- PROBLEM
Which lines in the items below contain the string "właśnie"? Extract each of those lines in full, treating uppercase and lowercase as different.

- RECORD EXCERPTS
▼▼▼
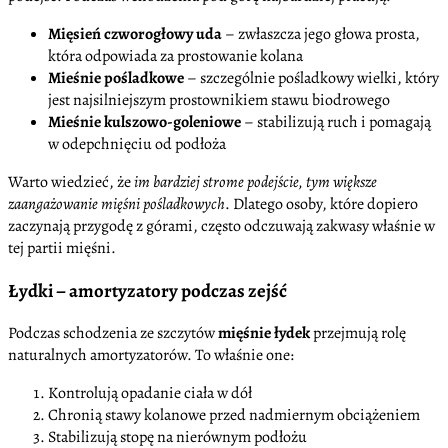
Mięsień czworogłowy uda
– zwłaszcza jego głowa prosta,
która odpowiada za prostowanie kolana
Mieśnie pośladkowe
– szczególnie pośladkowy wielki, który
jest najsilniejszym prostownikiem stawu biodrowego
Mieśnie kulszowo-goleniowe
– stabilizują ruch i pomagają
w odepchnięciu od podłoża
Warto wiedzieć, że
im bardziej strome podejście, tym większe
zaangażowanie mięśni pośladkowych
. Dlatego osoby, które dopiero
zaczynają przygodę z górami, często odczuwają zakwasy właśnie w
tej partii mięśni.
Łydki – amortyzatory podczas zejść
Podczas schodzenia ze szczytów
mięśnie łydek
przejmują rolę
naturalnych amortyzatorów. To właśnie one:
Kontrolują opadanie ciała w dół
Chronią stawy kolanowe przed nadmiernym obciążeniem
Stabilizują stopę na nierównym podłożu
▲▲▲
- EXERCISE OUTPUT
zaczynają przygodę z górami, często odczuwają zakwasy właśnie w
naturalnych amortyzatorów. To właśnie one:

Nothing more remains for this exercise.